# Supplied records
---
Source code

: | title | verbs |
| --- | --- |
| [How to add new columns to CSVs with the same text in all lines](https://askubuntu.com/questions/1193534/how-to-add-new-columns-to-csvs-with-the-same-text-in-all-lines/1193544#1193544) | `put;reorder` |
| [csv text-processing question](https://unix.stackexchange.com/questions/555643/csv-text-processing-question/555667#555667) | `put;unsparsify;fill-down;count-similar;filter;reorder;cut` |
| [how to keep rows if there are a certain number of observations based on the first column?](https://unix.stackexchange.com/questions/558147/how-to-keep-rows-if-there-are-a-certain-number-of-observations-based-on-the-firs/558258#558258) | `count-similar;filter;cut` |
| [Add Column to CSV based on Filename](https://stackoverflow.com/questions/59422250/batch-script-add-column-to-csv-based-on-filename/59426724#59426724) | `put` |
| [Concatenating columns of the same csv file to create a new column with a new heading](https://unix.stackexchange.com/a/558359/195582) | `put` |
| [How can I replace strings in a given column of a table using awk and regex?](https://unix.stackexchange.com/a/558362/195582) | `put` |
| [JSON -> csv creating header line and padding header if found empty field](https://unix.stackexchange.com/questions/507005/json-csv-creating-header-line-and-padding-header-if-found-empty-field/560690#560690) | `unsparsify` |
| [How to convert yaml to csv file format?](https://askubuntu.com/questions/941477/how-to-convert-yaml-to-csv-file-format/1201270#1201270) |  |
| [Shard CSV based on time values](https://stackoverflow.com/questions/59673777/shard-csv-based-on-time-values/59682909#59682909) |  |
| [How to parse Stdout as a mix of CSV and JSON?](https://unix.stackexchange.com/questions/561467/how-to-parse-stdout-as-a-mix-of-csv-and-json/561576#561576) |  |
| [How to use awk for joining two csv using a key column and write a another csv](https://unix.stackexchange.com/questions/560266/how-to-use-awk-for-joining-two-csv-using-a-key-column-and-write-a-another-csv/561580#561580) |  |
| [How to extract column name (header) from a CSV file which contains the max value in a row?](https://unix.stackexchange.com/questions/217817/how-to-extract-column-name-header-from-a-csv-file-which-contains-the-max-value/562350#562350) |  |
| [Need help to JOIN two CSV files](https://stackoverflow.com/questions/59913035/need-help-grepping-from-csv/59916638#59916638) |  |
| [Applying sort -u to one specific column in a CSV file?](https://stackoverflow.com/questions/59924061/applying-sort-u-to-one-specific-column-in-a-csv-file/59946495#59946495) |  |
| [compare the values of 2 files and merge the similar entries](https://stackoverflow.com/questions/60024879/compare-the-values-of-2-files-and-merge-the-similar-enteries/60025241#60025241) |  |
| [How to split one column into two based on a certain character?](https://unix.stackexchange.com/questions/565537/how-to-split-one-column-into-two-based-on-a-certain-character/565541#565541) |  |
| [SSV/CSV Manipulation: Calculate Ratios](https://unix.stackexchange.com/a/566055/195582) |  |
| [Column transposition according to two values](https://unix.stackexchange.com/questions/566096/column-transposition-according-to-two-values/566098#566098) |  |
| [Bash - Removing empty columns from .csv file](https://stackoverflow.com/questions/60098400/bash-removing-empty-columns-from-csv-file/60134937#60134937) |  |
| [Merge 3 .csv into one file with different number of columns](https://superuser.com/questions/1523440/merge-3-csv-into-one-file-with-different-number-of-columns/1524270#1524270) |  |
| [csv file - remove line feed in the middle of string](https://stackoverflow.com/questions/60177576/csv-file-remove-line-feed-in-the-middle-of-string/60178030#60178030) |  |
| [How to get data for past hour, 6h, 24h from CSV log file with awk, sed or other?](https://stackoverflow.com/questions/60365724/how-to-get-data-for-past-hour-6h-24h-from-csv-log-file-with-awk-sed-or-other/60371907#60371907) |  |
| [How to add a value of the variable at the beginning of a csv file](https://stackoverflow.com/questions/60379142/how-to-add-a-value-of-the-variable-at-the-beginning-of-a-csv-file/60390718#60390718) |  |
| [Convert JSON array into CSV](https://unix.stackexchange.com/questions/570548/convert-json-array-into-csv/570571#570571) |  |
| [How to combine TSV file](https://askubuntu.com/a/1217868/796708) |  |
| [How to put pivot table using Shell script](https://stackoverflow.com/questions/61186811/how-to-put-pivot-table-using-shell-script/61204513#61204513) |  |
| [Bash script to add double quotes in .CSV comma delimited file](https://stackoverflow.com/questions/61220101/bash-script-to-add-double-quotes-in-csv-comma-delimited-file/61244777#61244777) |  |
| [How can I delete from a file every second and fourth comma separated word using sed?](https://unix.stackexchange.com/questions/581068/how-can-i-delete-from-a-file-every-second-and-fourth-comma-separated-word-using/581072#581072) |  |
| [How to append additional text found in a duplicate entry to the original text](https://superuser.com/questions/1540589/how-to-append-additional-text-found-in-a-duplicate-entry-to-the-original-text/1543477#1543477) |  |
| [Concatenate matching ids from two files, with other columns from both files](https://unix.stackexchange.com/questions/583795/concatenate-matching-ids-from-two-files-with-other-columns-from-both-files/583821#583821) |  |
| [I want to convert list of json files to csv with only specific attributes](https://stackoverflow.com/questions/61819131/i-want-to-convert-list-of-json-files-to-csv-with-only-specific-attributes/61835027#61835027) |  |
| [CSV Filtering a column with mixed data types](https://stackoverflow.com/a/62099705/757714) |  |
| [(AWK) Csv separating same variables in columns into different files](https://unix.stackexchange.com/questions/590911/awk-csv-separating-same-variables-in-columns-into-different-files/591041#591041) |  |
---
# The task
Once the line with "[Column transposition according" is found in the records above, print exactly that line and every line after it through the line with "[Bash - Removing".

# Response to the exercise
| [Column transposition according to two values](https://unix.stackexchange.com/questions/566096/column-transposition-according-to-two-values/566098#566098) |  |
| [Bash - Removing empty columns from .csv file](https://stackoverflow.com/questions/60098400/bash-removing-empty-columns-from-csv-file/60134937#60134937) |  |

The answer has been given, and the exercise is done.